# PCA + Logistic Regression

I here present my notebook with a simple treatment of the data. I will make use of PCA and logistic regression only. Let's import the necessary packets.

In [None]:
import numpy as np
import pandas as pd
import sys
import time
import matplotlib.pyplot as plt
from sklearn.metrics import log_loss

sys.path.append('../input/iterative-stratification/iterative-stratification-master')
from iterstrat.ml_stratifiers import MultilabelStratifiedShuffleSplit

from sklearn.multioutput import MultiOutputClassifier
from sklearn.linear_model import LogisticRegression
from sklearn.decomposition import PCA
from sklearn.preprocessing import StandardScaler
from sklearn.pipeline import Pipeline

import pdb

now the data

In [None]:
dir_data = '/kaggle/input/lish-moa/'
df_train_orig = pd.read_csv(dir_data + 'train_features.csv', index_col=0)
df_target_orig = pd.read_csv(dir_data + 'train_targets_scored.csv', index_col=0)
df_target_nonscored_orig = pd.read_csv(dir_data + 'train_targets_nonscored.csv', index_col=0)
df_submiss = pd.read_csv(dir_data + 'sample_submission.csv', index_col=0)
df_test_orig = pd.read_csv(dir_data + 'test_features.csv', index_col=0)

In [None]:
df_train_orig.head()

Two columns ('cp_type' and 'cp_dose') are categorical. The 'cp_type' column has just two values: one ('trt_cp') indicates samples treated with a compound, the other one ('ctl_vehicle') it's a control sample and has no MoAs. Let's check it. 

In [None]:
df_train_orig['cp_type'].unique()

In [None]:
idx_vehicle = df_train_orig[df_train_orig['cp_type'] == 'ctl_vehicle'].index
df_target_orig.loc[idx_vehicle].sum()

In [None]:
df_target_orig.loc[idx_vehicle].sum().sum()

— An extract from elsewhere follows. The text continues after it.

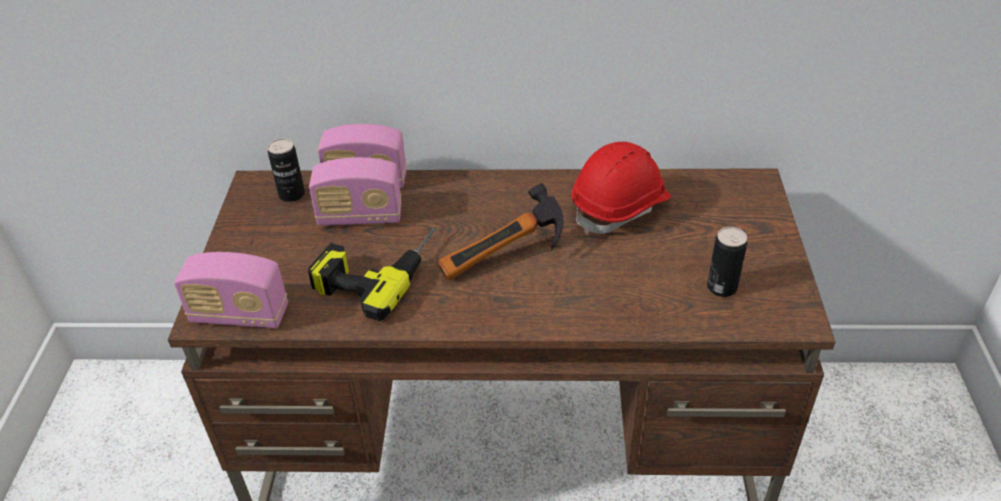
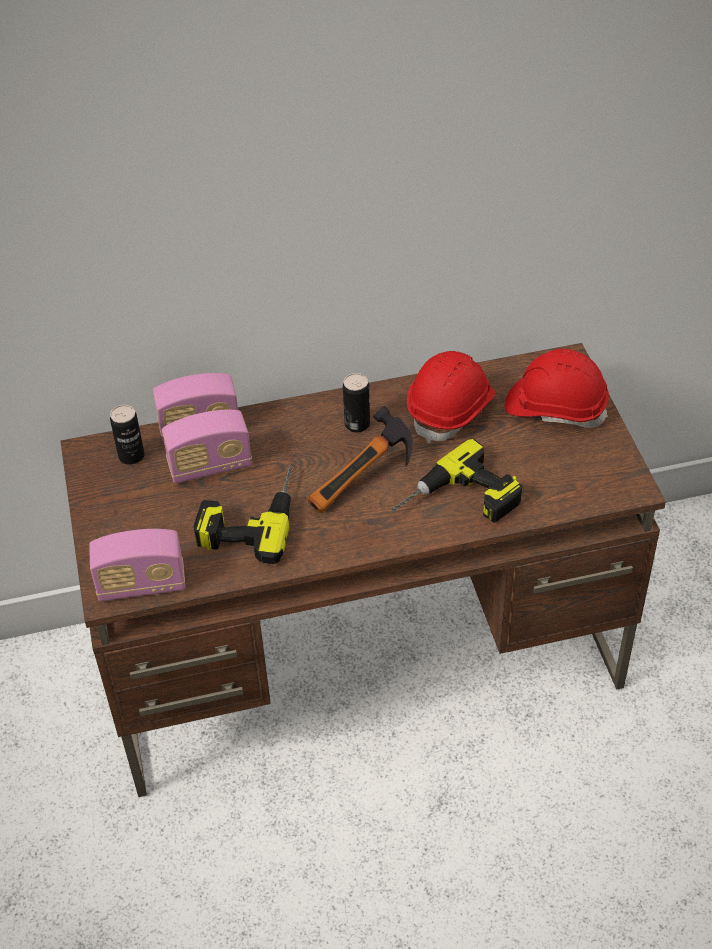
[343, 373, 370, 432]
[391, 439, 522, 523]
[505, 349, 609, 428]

this will be useful later, since we know that any sample with 'cp_type' == 'ctl_vehicle' has target zero for any MoA.
MoAs represent the particular actions of the drugs under analysis. Let's see how many examples there are for each MoA=1

In [None]:
df_target_orig.sum(axis=0).sort_values()

For 'nfkb_inhibitor' there are 832 examples, while for 'atp-sensitive_potassium_channel_antagonist' and 'erbb2_inhibitor' there is just one. This can make troubles later, so we add one dummy value for each one. Besides, the training set is unbalanced.

In [None]:
ds_to_plot = df_target_orig.sum(axis=0).sort_values()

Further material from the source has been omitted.